KIRYAT ATTA, Israel — The roll call was startling for a class preparing to take Israel’s police academy exam: Mohammad Hreib, Ghadeer Ghadeer, Munis Huwari, and Arafat Hassanein, dressed like a hipster and named after the Palestinian leader, whom most Israeli Jews view as a terrorist.
“How did they even let you in?’’ an astonished colleague asked Hassanein, 20.
The unusual roster is the result of an Israeli push to recruit into its police force Arab Muslims, who are both vastly underrepresented in its ranks and vastly overrepresented among criminal suspects and victims.
Arab Muslims are 1.5 percent of the 30,000-member national police force, and the right-wing public security minister seeks to increase that number in three years by adding 1,350 new ones.
Many would work in Arab cities and towns, where the ministry has promised to open 12 new police stations. There are seven in such areas now, out of 70 across Israel.
The deep-rooted tension between Israel’s police and its 1.7 million Arab citizens — about a fifth of the population — in some ways mirrors the flaring problems over race and policing in the United States.

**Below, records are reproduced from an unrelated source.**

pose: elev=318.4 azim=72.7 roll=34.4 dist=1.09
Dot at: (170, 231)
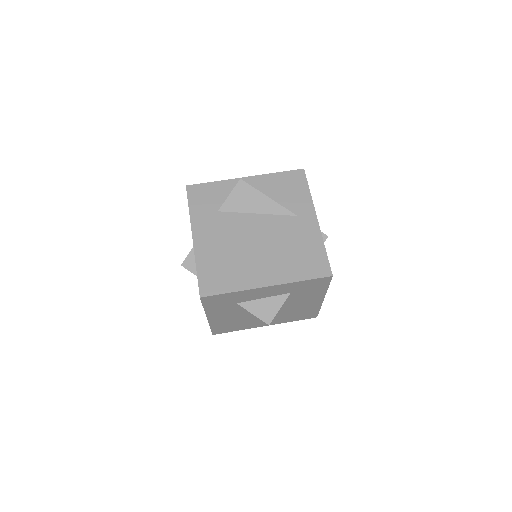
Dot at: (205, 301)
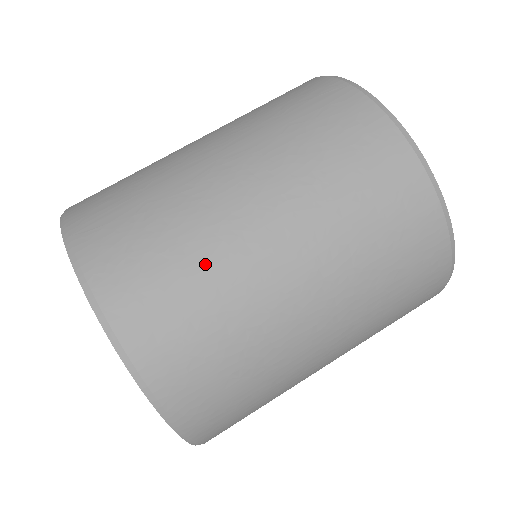
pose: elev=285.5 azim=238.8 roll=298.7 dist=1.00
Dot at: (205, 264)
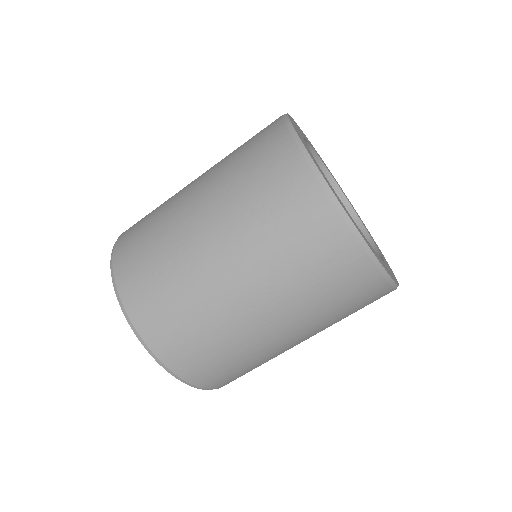
Dot at: (261, 362)
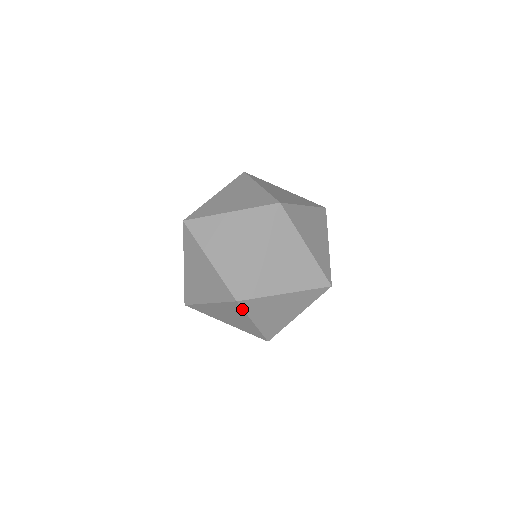
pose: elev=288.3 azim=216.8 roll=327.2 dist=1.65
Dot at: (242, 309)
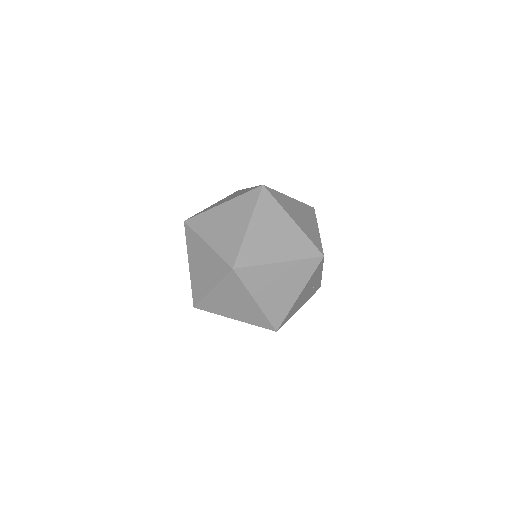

This spring and summer, the public security minister, Gilad Erdan, traveled to London and to New York — where Hispanics make up about 27 percent of the Police Department, African-Americans 15 percent and Asians nearly 7 percent — to study those cities’ experiences with diversifying and sensitizing their forces and with using body cameras to address complaints of police abuse.
“They are not going to disappear, and hopefully we are not, either,’’ Erdan said in an interview, referring to Arabs and Jews.
Alongside the recruitment drive, he promoted a rare long-serving Muslim officer to deputy commissioner, the second-highest rank on the force, holding him up as an example of how high an Arab could ascend in the force. The challenge, he acknowledged, is how to enlist this new population sensitively — to do it “for them and not against them.’’
Many Palestinian citizens said they felt that Erdan was pressing forward with the recruitment of Arab officers because the violence that was wreaking havoc in their communities had begun to affect the wider Jewish society.
They bitterly noted that Erdan’s plan was announced only after Nashat Melhem, an Arab-Israeli, opened fire on bar patrons in Tel Aviv on Jan. 1, ultimately killing three people. But Erdan denied that was the impetus for the plan, saying it had been in the works long before the attack.
Building trust is his challenge. Many Arab citizens identify primarily as Palestinian, not Israeli, and see the conservative government, especially its security forces, as hostile to their interests.
They are suspicious of a broader government program to invest $3.8 billion in infrastructure, education, housing, and other services in Arab communities — an effort to better integrate the residents, who suffer more poverty and unemployment, into society.
The police recruitment has unleashed a particular conundrum for an Arab population that has not quite recovered since officers fatally shot a dozen Palestinian citizens of Israel and one from Gaza during violent demonstrations at the start of the second Palestinian uprising in 2000.
The feeling on the street is that the disproportionate violence afflicting Arab communities is the result of deliberate police neglect.
“The police don’t care for the Arabs,’’ said Amneh Freij, whose son Suhaib, 24, a professional soccer player, was fatally shot in January last year in Kafr Qasim. Adding to their sense of powerlessness, Freij’s husband, Mohammed, is the deputy mayor of Kafr Qasim, an Arab town of 22,000 in Israel. His position made no difference, they said.
Freij’s killer has not been caught. Had the victim been Jewish, Freij said as she wept in a recent interview, the police would have worked harder to find a suspect.
“You would pluck him from between the eyelashes of the townspeople,’’ she said.
Erdan acknowledged the Freij family’s grief, and said having more Arabs on the force would help solve such cases because they could better understand local crime structures and gather intelligence and evidence.
There are plenty of cases to work on. Erdan said 60 percent of Israel’s murders occurred in Arab communities, triple the Arab proportion of the population, along with more than 40 percent of traffic accidents.
The Abraham Fund Initiatives, a group that promotes the coexistence of Palestinian and Jewish citizens, said an examination of prosecutions last year showed that Arabs were charged in 58 percent of all arsons, 47 percent of robberies, 32 percent of burglaries and 27 percent of drug-trafficking cases.
While Arab leaders are concerned about crime in their communities, they also complain that police use excessive force. In 2014, Arabs staged a daylong strike to protest the fatal shooting by officers of a 22-year-old as he retreated from their vehicle after banging on its windows with what looked like a knife, and this January, a young man was shot dead and his father beaten during a drug arrest.
And so the sight of an Arab in an Israeli police uniform is, still, visual shorthand for a collaborator, and many argue that the police need reform, not recruits.